# DIY vs Pro spray foam?



## ron45 (Feb 25, 2014)

This is what I call a loaded question.
Can a person who does this for a living do it better then someone who is never done it.? Yes.
Can you do it yourself.? Yes
Should you wait for a pro.? I don't know


----------



## craig11152 (Jun 20, 2015)

ron45 said:


> This is what I call a loaded question.
> Can a person who does this for a living do it better then someone who is never done it.? Yes.
> Can you do it yourself.? Yes
> Should you wait for a pro.? I don't know


This is what I call a candidate for post of the year :vs_karate:
:vs_cool:


----------



## craig11152 (Jun 20, 2015)

The only thing I can add is what time zone is ron45 in that he's posting at 1:22 am EDT? 
:whistling2:


----------



## gizzygone (Jul 26, 2012)

What I guess I'm really asking is if the DIY kits are comparable to the pros.
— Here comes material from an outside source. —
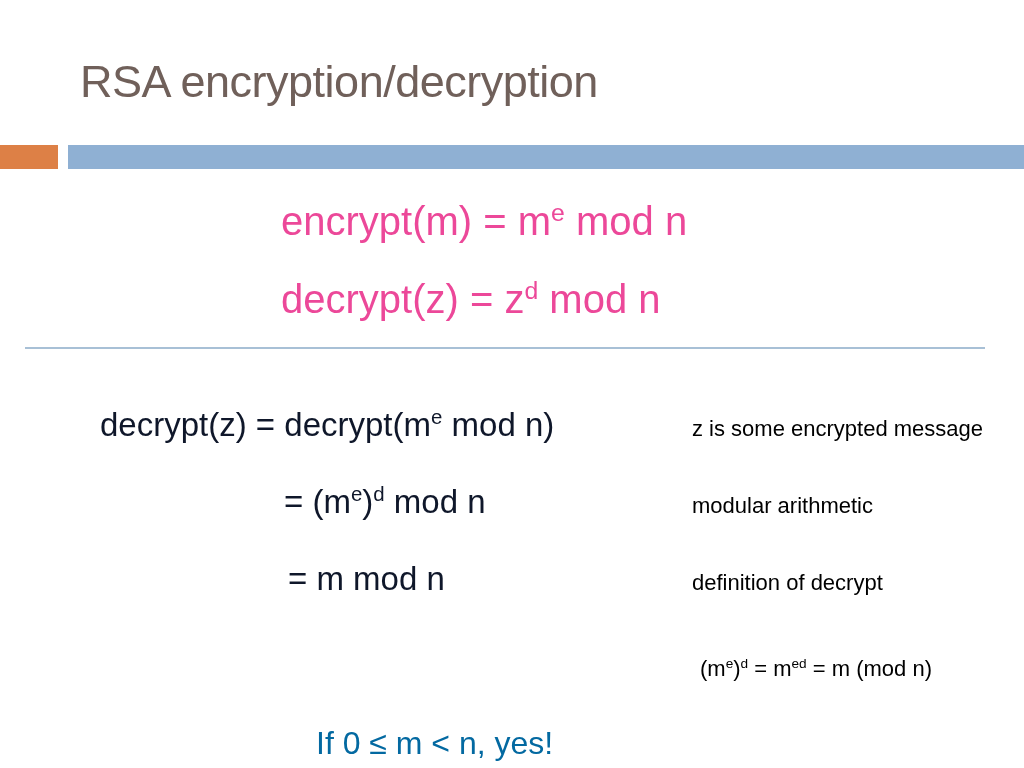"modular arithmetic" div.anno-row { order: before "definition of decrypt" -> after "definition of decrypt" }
I've read some threads saying that they're certainly not cost effective....

I've also read some that say the pros often leave behind a mess (due to overspray). 

We have a few companies in the area who offer spray-foam.... Some haven't responded to my phone calls for a quote.
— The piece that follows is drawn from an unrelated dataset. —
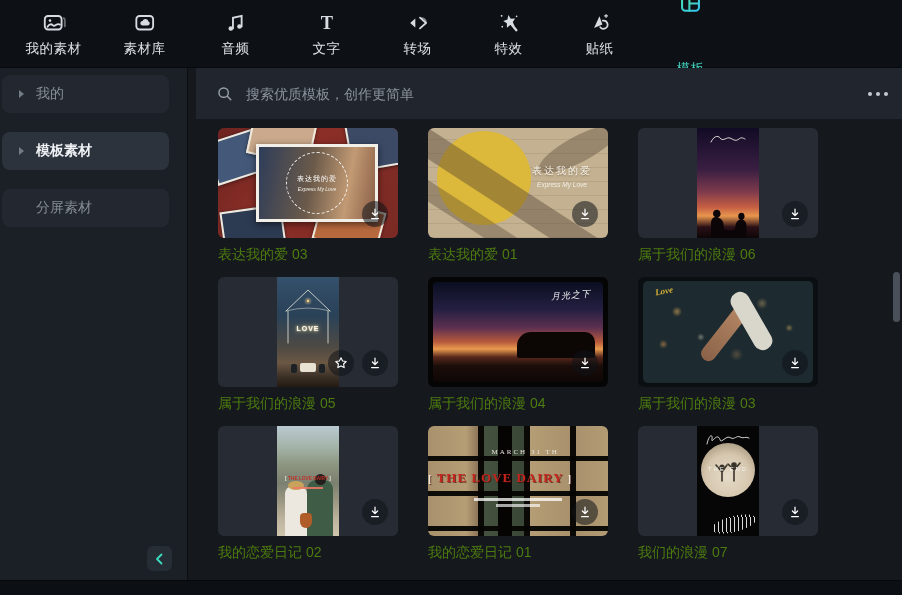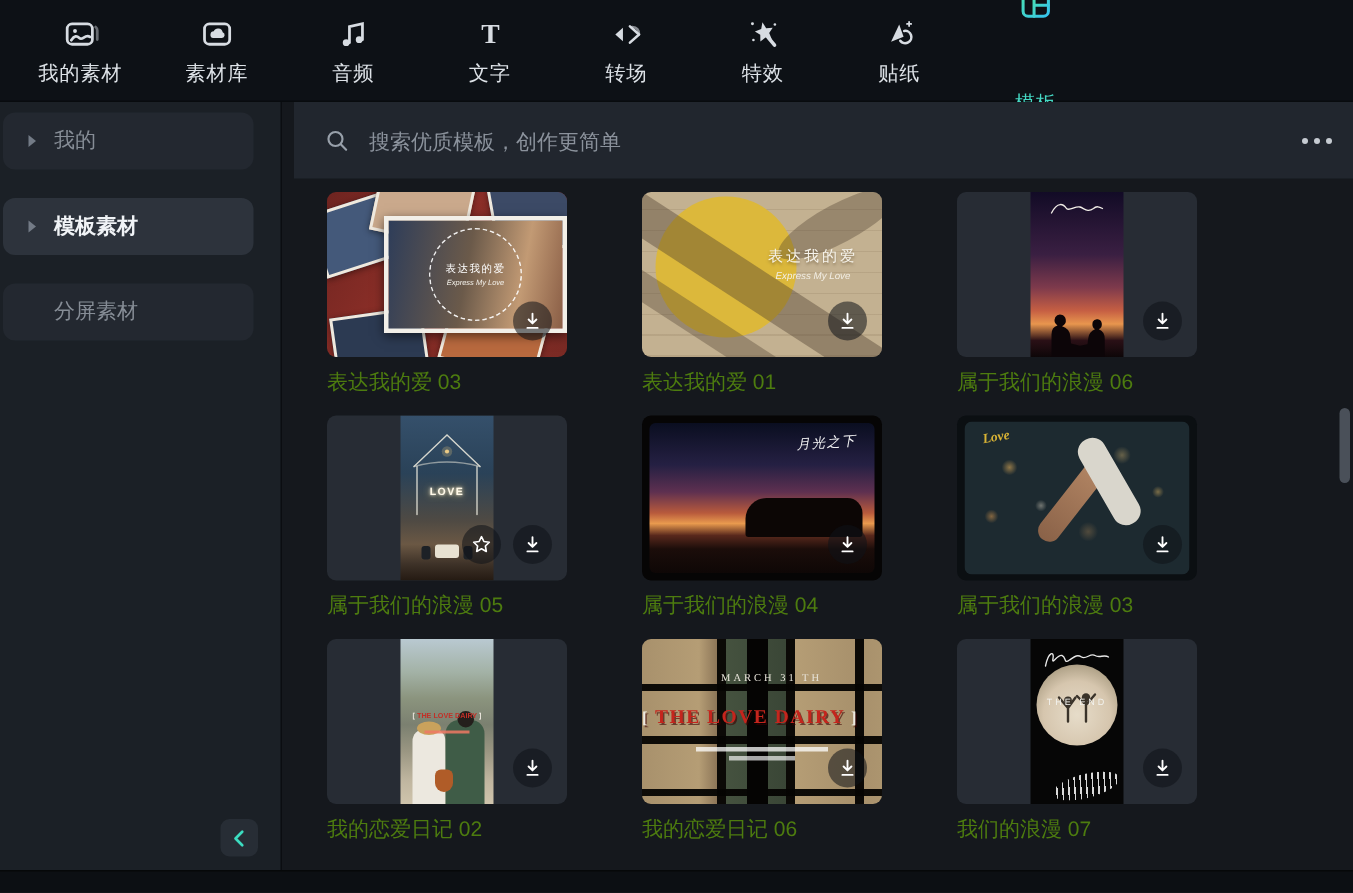"表达我的爱" .thumb { width: 160px -> 180px }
Those who have either are booked out until February, or have terrible ratings on Angie's list. 


If the DIY kits are just as effective/safe (I saw some online video showing a family forced to live outside of their home because of spray foam gone wrong....but I'm not sure if it's some gimmick), then I'd be willing to pay a premium to get my project done. 

If they're not as good as the chemicals the pros use, then I'll wait.


----------



## beenthere (Oct 11, 2008)

They are as good as the set up the Pros use. You have to read, understand, and follow the instructions.


----------